Shelled peanuts pose a huge risk for people with a peanut allergy. When someone sitting next to you, behind you, or even a section over cracks open a peanut, the protein from the peanut shells and seed coat (yes that’s the thin fragile coating around the legume itself) can become airborne. Now imagine that protein lands in the drink in your child’s hand, accidentally gets on their body, or is inhaled. A child could develop an itch or rash, hives, or go into anaphylactic shock and stop breathing. The only way to halt anaphylaxis is an injection of epinephrine and a trip to the emergency room. You may not know, but peanut allergies affect roughly 3% of children under the age of 9 and that number continues to increase every year.
Professional Sports Teams Step Up
Major League Soccer and other professional sports leagues are beginning to address the needs of children and adults with special needs. This includes people with allergies, physical disabilities, and even autism. MetLife Stadium offers the usual accommodations for the visually or hearing impaired and preferred seating for fans with mobility issues. They even have sensory bags with items like noise-cancelling headphones for fans with sensory issues. In May of 2017 the New York Red Bulls partnered with Autism Awareness to create a permanent sensory room. In this special room families can sit away from noise and energy of the crowd.

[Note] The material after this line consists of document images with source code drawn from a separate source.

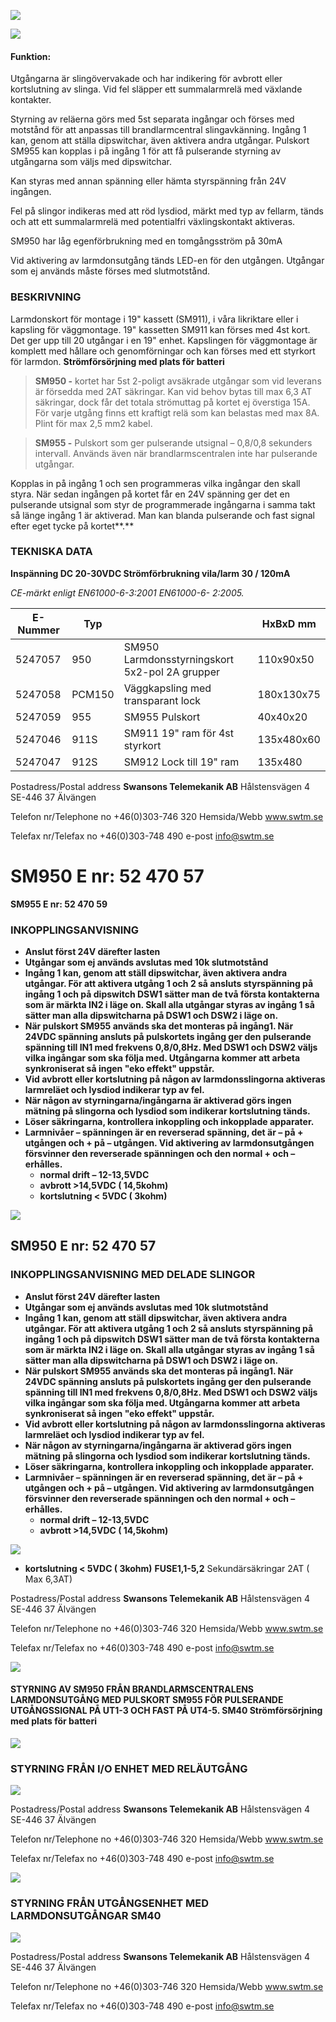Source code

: ![](images/_page_0_Picture_1.jpeg)

![](images/_page_0_Picture_2.jpeg)

#### **Funktion:**

Utgångarna är slingövervakade och har indikering för avbrott eller kortslutning av slinga. Vid fel släpper ett summalarmrelä med växlande kontakter.

Styrning av reläerna görs med 5st separata ingångar och förses med motstånd för att anpassas till brandlarmcentral slingavkänning. Ingång 1 kan, genom att ställa dipswitchar, även aktivera andra utgångar. Pulskort SM955 kan kopplas i på ingång 1 för att få pulserande styrning av utgångarna som väljs med dipswitchar.

Kan styras med annan spänning eller hämta styrspänning från 24V ingången.

Fel på slingor indikeras med att röd lysdiod, märkt med typ av fellarm, tänds och att ett summalarmrelä med potentialfri växlingskontakt aktiveras.

SM950 har låg egenförbrukning med en tomgångsström på 30mA

Vid aktivering av larmdonsutgång tänds LED-en för den utgången. Utgångar som ej används måste förses med slutmotstånd.

### **BESKRIVNING**

 

Larmdonskort för montage i 19" kassett (SM911), i våra likriktare eller i kapsling för väggmontage. 19" kassetten SM911 kan förses med 4st kort. Det ger upp till 20 utgångar i en 19" enhet. Kapslingen för väggmontage är komplett med hållare och genomförningar och kan förses med ett styrkort för larmdon.  **Strömförsörjning med plats för batteri**

> **SM950 -** kortet har 5st 2-poligt avsäkrade utgångar som vid leverans är försedda med 2AT säkringar. Kan vid behov bytas till max 6,3 AT säkringar, dock får det totala strömuttag på kortet ej överstiga 15A. För varje utgång finns ett kraftigt relä som kan belastas med max 8A. Plint för max 2,5 mm2 kabel.

> **SM955 -** Pulskort som ger pulserande utsignal – 0,8/0,8 sekunders intervall. Används även när brandlarmscentralen inte har pulserande utgångar.

Kopplas in på ingång 1 och sen programmeras vilka ingångar den skall styra. När sedan ingången på kortet får en 24V spänning ger det en pulserande utsignal som styr de programmerade ingångarna i samma takt så länge ingång 1 är aktiverad. Man kan blanda pulserande och fast signal efter eget tycke på kortet**.** 

### **TEKNISKA DATA**

**Inspänning DC 20-30VDC Strömförbrukning vila/larm 30 / 120mA** 

*CE-märkt enligt EN61000-6-3:2001 EN61000-6- 2:2005.* 

| E-Nummer | Typ    |                                                | HxBxD mm   |
|----------|--------|------------------------------------------------|------------|
| 5247057  | 950    | SM950 Larmdonsstyrningskort 5x2-pol 2A grupper | 110x90x50  |
| 5247058  | PCM150 | Väggkapsling med transparant lock              | 180x130x75 |
| 5247059  | 955    | SM955 Pulskort                                 | 40x40x20   |
| 5247046  | 911S   | SM911 19" ram för 4st styrkort                 | 135x480x60 |
| 5247047  | 912S   | SM912 Lock till 19" ram                        | 135x480    |

Postadress/Postal address **Swansons Telemekanik AB** Hålstensvägen 4 SE-446 37 Älvängen

Telefon nr/Telephone no +46(0)303-746 320 Hemsida/Webb www.swtm.se

Telefax nr/Telefax no +46(0)303-748 490 e-post info@swtm.se

# **SM950 E nr: 52 470 57**

 **SM955 E nr: 52 470 59**

### **INKOPPLINGSANVISNING**

- **Anslut först 24V därefter lasten**
- **Utgångar som ej används avslutas med 10k slutmotstånd**
- **Ingång 1 kan, genom att ställ dipswitchar, även aktivera andra utgångar. För att aktivera utgång 1 och 2 så ansluts styrspänning på ingång 1 och på dipswitch DSW1 sätter man de två första kontakterna som är märkta IN2 i läge on. Skall alla utgångar styras av ingång 1 så sätter man alla dipswitcharna på DSW1 och DSW2 i läge on.**
- **När pulskort SM955 används ska det monteras på ingång1. När 24VDC spänning ansluts på pulskortets ingång ger den pulserande spänning till IN1 med frekvens 0,8/0,8Hz. Med DSW1 och DSW2 väljs vilka ingångar som ska följa med. Utgångarna kommer att arbeta synkroniserat så ingen "eko effekt" uppstår.**
- **Vid avbrott eller kortslutning på någon av larmdonsslingorna aktiveras larmreläet och lysdiod indikerar typ av fel.**
- **När någon av styrningarna/ingångarna är aktiverad görs ingen mätning på slingorna och lysdiod som indikerar kortslutning tänds.**
- **Löser säkringarna, kontrollera inkoppling och inkopplade apparater.**
- **Larmnivåer – spänningen är en reverserad spänning, det är – på + utgången och + på – utgången. Vid aktivering av larmdonsutgången försvinner den reverserade spänningen och den normal + och – erhålles.** 
	- **normal drift – 12-13,5VDC**
	- **avbrott >14,5VDC ( 14,5kohm)**
	- **kortslutning < 5VDC ( 3kohm)**

![](images/_page_1_Figure_14.jpeg)

## **SM950 E nr: 52 470 57**

### **INKOPPLINGSANVISNING MED DELADE SLINGOR**

- **Anslut först 24V därefter lasten**
- **Utgångar som ej används avslutas med 10k slutmotstånd**
- **Ingång 1 kan, genom att ställ dipswitchar, även aktivera andra utgångar. För att aktivera utgång 1 och 2 så ansluts styrspänning på ingång 1 och på dipswitch DSW1 sätter man de två första kontakterna som är märkta IN2 i läge on. Skall alla utgångar styras av ingång 1 så sätter man alla dipswitcharna på DSW1 och DSW2 i läge on.**
- **När pulskort SM955 används ska det monteras på ingång1. När 24VDC spänning ansluts på pulskortets ingång ger den pulserande spänning till IN1 med frekvens 0,8/0,8Hz. Med DSW1 och DSW2 väljs vilka ingångar som ska följa med. Utgångarna kommer att arbeta synkroniserat så ingen "eko effekt" uppstår.**
- **Vid avbrott eller kortslutning på någon av larmdonsslingorna aktiveras larmreläet och lysdiod indikerar typ av fel.**
- **När någon av styrningarna/ingångarna är aktiverad görs ingen mätning på slingorna och lysdiod som indikerar kortslutning tänds.**
- **Löser säkringarna, kontrollera inkoppling och inkopplade apparater.**
- **Larmnivåer – spänningen är en reverserad spänning, det är – på + utgången och + på – utgången. Vid aktivering av larmdonsutgången försvinner den reverserade spänningen och den normal + och – erhålles.** 
	- **normal drift – 12-13,5VDC**
	- **avbrott >14,5VDC ( 14,5kohm)**

![](images/_page_2_Figure_12.jpeg)

- **kortslutning < 5VDC ( 3kohm)**
**FUSE1,1-5,2** Sekundärsäkringar 2AT ( Max 6,3AT)

Postadress/Postal address **Swansons Telemekanik AB** Hålstensvägen 4 SE-446 37 Älvängen

Telefon nr/Telephone no +46(0)303-746 320 Hemsida/Webb www.swtm.se

Telefax nr/Telefax no +46(0)303-748 490 e-post info@swtm.se

![](images/_page_3_Picture_1.jpeg)

#### **STYRNING AV SM950 FRÅN BRANDLARMSCENTRALENS LARMDONSUTGÅNG MED PULSKORT SM955 FÖR PULSERANDE UTGÅNGSSIGNAL PÅ UT1-3 OCH FAST PÅ UT4-5. SM40 Strömförsörjning med plats för batteri**

![](images/_page_3_Figure_3.jpeg)

### **STYRNING FRÅN I/O ENHET MED RELÄUTGÅNG**

![](images/_page_3_Figure_5.jpeg)

Postadress/Postal address **Swansons Telemekanik AB** Hålstensvägen 4 SE-446 37 Älvängen

Telefon nr/Telephone no +46(0)303-746 320 Hemsida/Webb www.swtm.se

Telefax nr/Telefax no +46(0)303-748 490 e-post info@swtm.se

![](images/_page_4_Picture_1.jpeg)

### **STYRNING FRÅN UTGÅNGSENHET MED LARMDONSUTGÅNGAR SM40**

![](images/_page_4_Figure_3.jpeg)

Postadress/Postal address **Swansons Telemekanik AB** Hålstensvägen 4 SE-446 37 Älvängen

Telefon nr/Telephone no +46(0)303-746 320 Hemsida/Webb www.swtm.se

Telefax nr/Telefax no +46(0)303-748 490 e-post info@swtm.se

Major League Baseball teams have taken the lead in American professional sports accommodating fans with allergies. Some teams like the Baltimore Orioles and the Yankees offer peanut-free suites for some games during the baseball season. The Detroit Tigers designate a section as peanut and nut-free for 3 games. They thoroughly clean the section to remove any trace of nuts and don’t allow entry to the section for anyone with nut products. Similarly, the San Diego Padres have a peanut-controlled day where items containing peanuts are removed from the concession around the designated section. Emergency responders are placed near the section in the event of an allergic reaction.
Room for Improvement
I don’t blame NYCFC, Legends Food Service, or the Yankees for selling peanuts. However, I think it’s time for our club to reevaluate the need to sell them at soccer matches. There are several things these stakeholders could do to accommodate fans, and in particular our youngest fans, with peanut and/or nut allergies. At a minimum, NYCFC could offer a peanut/nut-free suite for all NYCFC games at a reasonable price so all fans, regardless of income, can safely attend a match. Legends Food Services could have information available at concession stands that list ingredients so fans and parents could determine if the food is safe to eat. Going a step further, NYCFC could create peanut & nut-free sections that restrict people from bringing these allergens into those designated sections. The best solution would be to stop selling shelled peanuts and any products containing peanuts at concessions. In the future, when NYCFC gets a stadium of their own, we could even become the first nut-free stadium in the country.
New York City FC has the ability to become a more fan inclusive club. We want people, and especially families, to feel comfortable bringing their children to Yankee Stadium. This can begin with a simple step like partnering with an organization like FARE (Food Allergy Research & Education) to develop a plan for providing a safe space within our current stadium for people with peanut and/or nut allergies.
Furthermore, I hope that by bringing awareness of this issue to the attention of the organization, NYCFC will in turn, reevaluate how they can provide those fans with this specific allergy a more positive stadium experience. Hopefully the club will recognize this issue, address it, and you’ll see me at a match with my son next year cheering on our boys in blue.